The K-means initialization methods implemented are the following:

  • R1 : Random (R1 version), we partition randomly the dataset into k clusters, and take the centroids of these clusters as the initial centroids.
  • R2 : Random (R2 version), we sample k points uniformly at random from the dataset, they are the initial centroids.
  • KMeansPP : K-means++ algorithm. The first centroid is chosen randomly, and subsequent centroids are selected with a probability proportional to the square of the shortest distance from a data point to the closest centroid.
  • PCA_GuidedSearch : PCA-guided search, as described in the paper "PCA-guided search for K-means" by Qin Xu et al. The algorithm is the following:
    • We first compute the PCA of the dataset, and project the dataset on the first k principal components.
    • We then run the K-means++ algorithm on the projected dataset.
    • We obtain our clusters according to our projected dataset. We finally apply the K-means algorithm on the original dataset, with the centroids obtained from those clusters as initial centroids.
  • HAC : Hierarchical Agglomerative Clustering. The HAC algorithm is applied on the dataset : employing a "bottom- up" approach, begins with numerous small clusters and iteratively merges the closest clusters until a single cluster is formed. The centroids of the k clusters obtained are taken as the initial centroids of an additional K-means algorithm.
  • KKZ : The KKZ algorithm initiates by selecting the first centroid with the maximum norm. Successive centroids are chosen based on the maxi- mal distance from previously selected centroids to candidate points, iteratively repeating this process until K centroids are identified


We used several clustering metrics to evaluate the quality of the initialization. The explanations of those metrics and their purposes can be found in our paper.
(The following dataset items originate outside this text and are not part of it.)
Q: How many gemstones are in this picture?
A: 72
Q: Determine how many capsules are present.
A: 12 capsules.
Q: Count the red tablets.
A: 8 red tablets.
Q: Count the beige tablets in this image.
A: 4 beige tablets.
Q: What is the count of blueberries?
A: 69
The metrics used to measure the quality of the initialization are the following:

  • distortion : The distortion of the clustering, i.e. the sum of the squared distances between each point and its centroid. The best distortion through the iterations is also logged as the best_distortion tag.
  • silhouette : The silhouette score of the clustering. It measures how similar each point is to its own cluster compared to other clusters.
  • davies_bouldin : The Davies-Bouldin index. It measures the average similarity between each cluster and its most similar one.
  • calinski_harabasz : The Calinski-Harabasz index. It is the ratio of the sum of between-clusters dispersion and the sum of within-cluster dispersion for all clusters.
  • number_of_iterations_for_convergence : The number of iterations needed for the K-Means algorithm to converge. Convergence is reached when the centroids do not change anymore.

Visualize the results


If you specify the do_wandb flag to True in the config file, the results will be logged in WandB.

You can find the results of our benchmark at https://wandb.ai/projet13/K-means%20initialization%20Benchmark. We advise you to group the runs by the dataset_name tag (to be able to only display the runs of a specific dataset), and then by the algo_name tag (to group runs by algorithm).
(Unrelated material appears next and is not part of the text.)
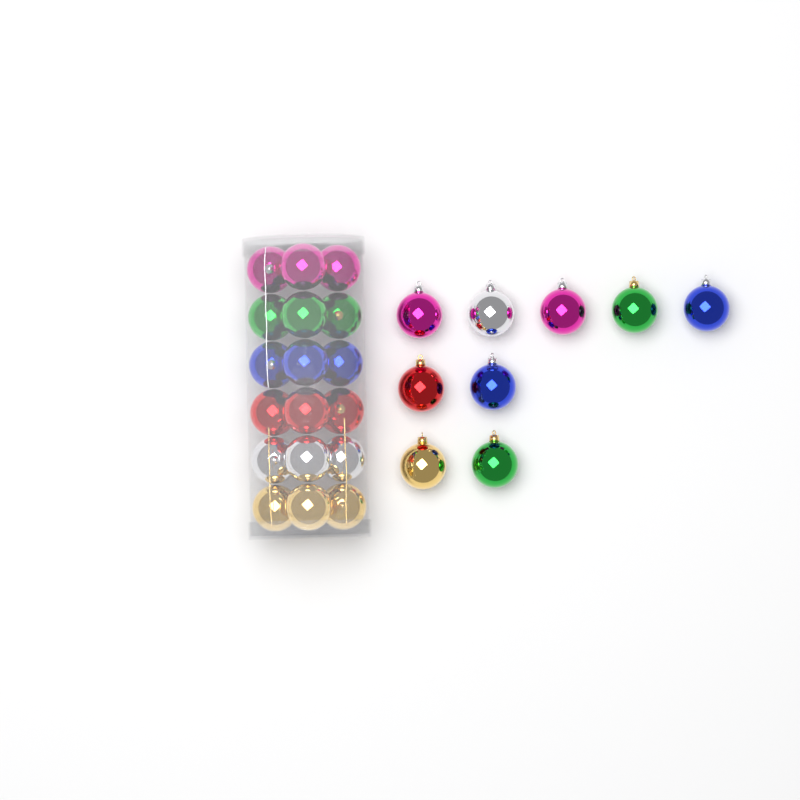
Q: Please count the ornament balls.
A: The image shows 27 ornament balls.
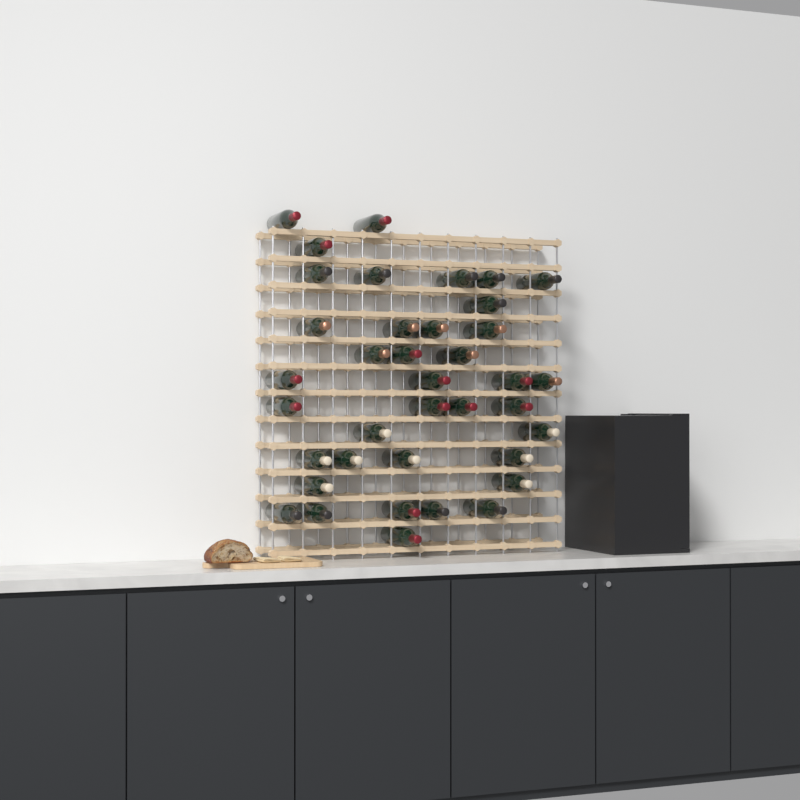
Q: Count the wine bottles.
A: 38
If you specify the do_tensorboard flag to True in the config file, the results will also be logged in Tensorboard. You can launch Tensorboard by running the following command:

tensorboard --logdir=tensorboard

Command line

If you specify the do_cli flag to True in the config file, the results will also be logged in the command line.

CSV files

The metric tags that are listed in the to_log_in_csv field in the config will be logged as CSV files in logs/<run name>/metrics.csv. You can then use those CSV files to plot the results in your favorite plotting software.